Ray (Charles Leggett), the bar’s seemingly sole patron and good friend of Adam’s deceased father, however, is a man who is in conflict with the whole world. He enters, headset on, waiting to rant about the rigged 2000 presidential election on a call-in radio program. He claims that the purpose of G.W. Bush’s win was to provide Al Gore with the opportunity to obsess over global warning. Ray spies a conspiracy in everything, from the 1969 moon landing to the fall of Communism, which he believes may have been a plot cooked up by the Kremlin and Disney.
Although J.F.K.’s assassination is "the mother of all conspiracies," 9/11 also ranks high on the list, in his opinion. The bombastic gadfly spouts his theories about the government’s role in orchestrating the attacks on the Twin Towers, explaining that the buildings didn’t go down because airplanes flew into them, but because of carefully planted explosive charges. He asserts that everything can be traced back to rich, powerful Saudis and the Bush family.
Janet dismisses Ray’s ravings, saying a commission investigated everything. But, when a mysterious stranger named Palmer (R. Hamilton Wright) enters the bar and eventually owns up to knowing something about 9/11 – and when it seems as if Adam might know something, too – Ray’s crazy notions take on a life of their own and the theoretical becomes very real. Strange coincidences, and there are many, (i.e. Why did the towers fall even though their steel cores should have melted at 2,700 degrees while jet fuel burns at a comparatively lower 1,500?
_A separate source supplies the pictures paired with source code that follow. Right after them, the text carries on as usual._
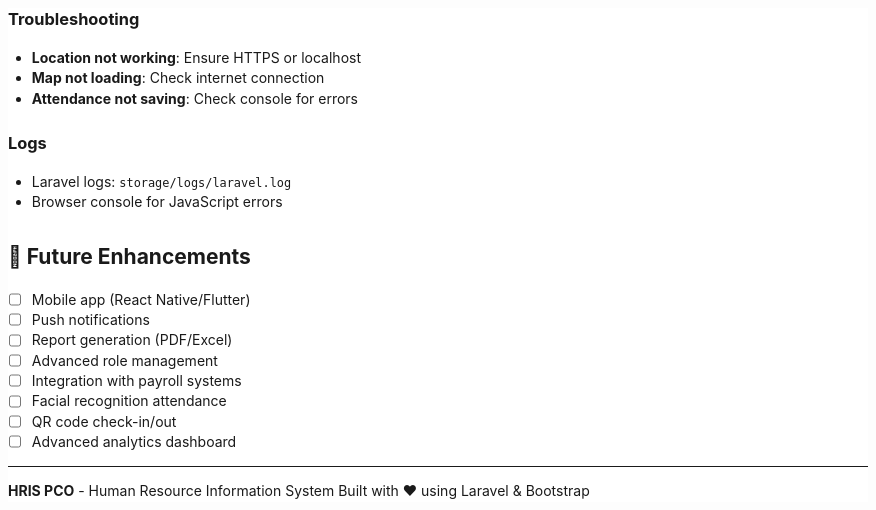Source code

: ### Troubleshooting
- **Location not working**: Ensure HTTPS or localhost
- **Map not loading**: Check internet connection
- **Attendance not saving**: Check console for errors

### Logs
- Laravel logs: `storage/logs/laravel.log`
- Browser console for JavaScript errors

## 🔮 Future Enhancements

- [ ] Mobile app (React Native/Flutter)
- [ ] Push notifications
- [ ] Report generation (PDF/Excel)
- [ ] Advanced role management
- [ ] Integration with payroll systems
- [ ] Facial recognition attendance
- [ ] QR code check-in/out
- [ ] Advanced analytics dashboard

---

**HRIS PCO** - Human Resource Information System
Built with ❤️ using Laravel & Bootstrap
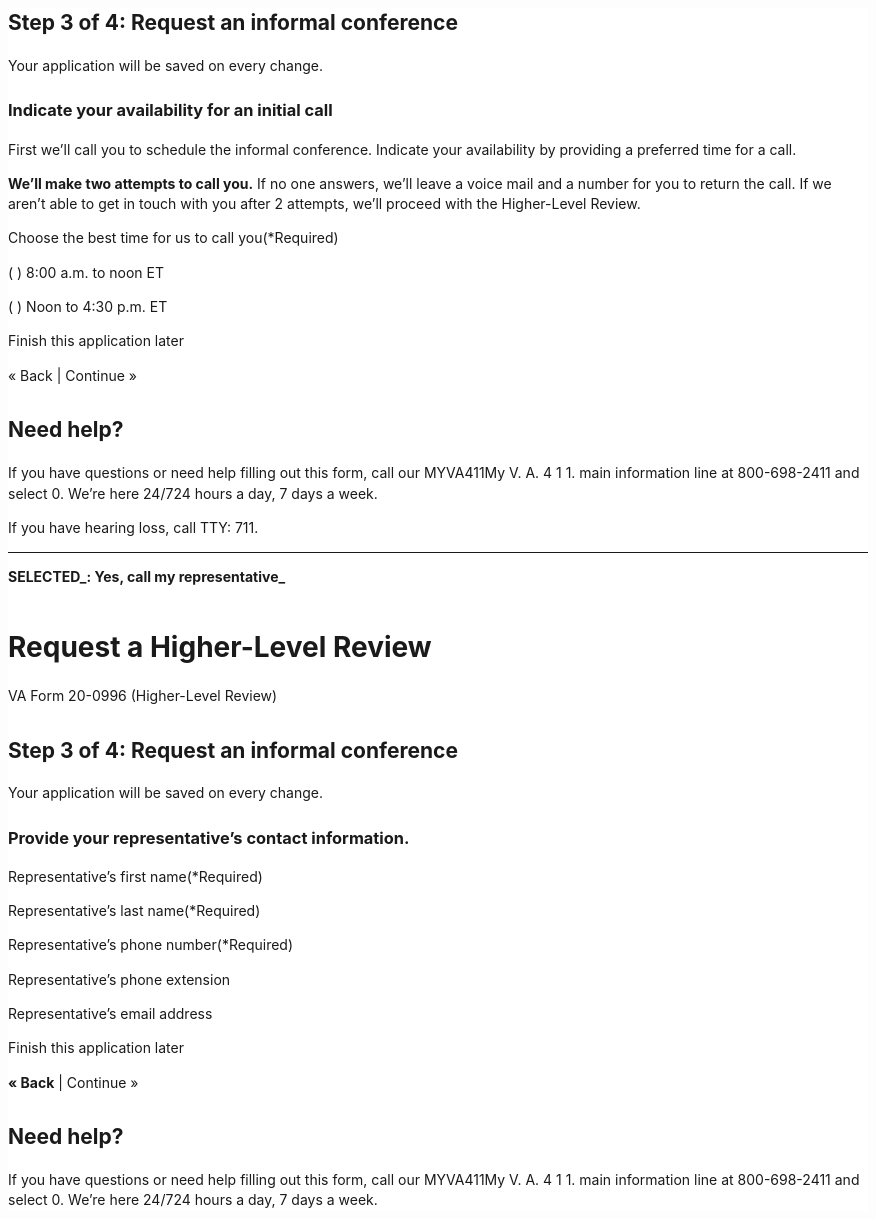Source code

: ## Step 3 of 4: Request an informal conference
Your application will be saved on every change.

### Indicate your availability for an initial call

First we’ll call you to schedule the informal conference. Indicate your availability by providing a preferred time for a call.

**We’ll make two attempts to call you.** If no one answers, we’ll leave a voice mail and a number for you to return the call. If we aren’t able to get in touch with you after 2 attempts, we’ll proceed with the Higher-Level Review.

Choose the best time for us to call you(\*Required)
 
( ) 8:00 a.m. to noon ET

( ) Noon to 4:30 p.m. ET
 
Finish this application later
 
« Back | Continue »
 
## Need help?
If you have questions or need help filling out this form,  call our MYVA411My V. A. 4 1 1. main information line at 800-698-2411 and select 0. We’re here 24/724 hours a day, 7 days a week.

If you have hearing loss, call TTY: 711.
 
---

**SELECTED_: Yes, call my representative_**

# Request a Higher-Level Review
 VA Form 20-0996 (Higher-Level Review)

## Step 3 of 4: Request an informal conference
Your application will be saved on every change.

### Provide your representative’s contact information.

Representative’s first name(\*Required)

Representative’s last name(\*Required)

Representative’s phone number(\*Required)

Representative’s phone extension

Representative’s email address
 
Finish this application later
 
**« Back** | Continue »

## Need help?
If you have questions or need help filling out this form,  call our MYVA411My V. A. 4 1 1. main information line at 800-698-2411 and select 0. We’re here 24/724 hours a day, 7 days a week.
And why did owner Larry Silverstein buy a multibillion-dollar insurance policy on Towers 1 and 2 just a few weeks before the attacks?), begin to add up and slowly and subtly, you are drawn into a world where your disbeliefs are suspended and you may find yourself a believer … or not. "A mixture of humor, intrigue and darkness, ‘Yankee Tavern’ keeps us guessing about the truth," says ACT Artistic Director Kurt Beattie. "Like all the dim bars, frequented by ghosts and memory, which have enriched the American theatre, the Yankee Tavern becomes that dangerous joint some of us may have visited before, a place where you might overhear, purely by accident, a story you know was never intended for your ears, but one you simply can’t stop listening to."
The show, which is directed by Dietz, is an exciting political thriller that boasts hefty doses of suspense, as well as humor, along with solid performances by a talented cast.
At its helm is Leggett, who plays Ray as zany and wacky, yet still possessing enough sanity where you can’t completely pooh pooh his outlandish theories. You want to, but somehow you just can’t flat out dismiss them. His frenetic spiels are hilarious and the amount of energy he expends on stage is impressively exhausting.
As Palmer, Wright is convincingly menacing – the sinister, silent type, who holds many secrets. Though he doesn’t say much in the first act, his presence is fully felt. He is convincingly ominous and makes the audience wonder who he is and why he always orders two Rolling Rocks, leaving the second one for an unseen friend.
Telford and Taylor do commendable work, with Taylor giving a particularly emotion-laden speech that strikes to the core of the issue of post tragedy vicarious grieving.
The ending of the show is a tad rushed and inconclusive, but perhaps the playwright is leaving it up to the audience to fill in the blanks. And maybe, do a bit of questioning themselves.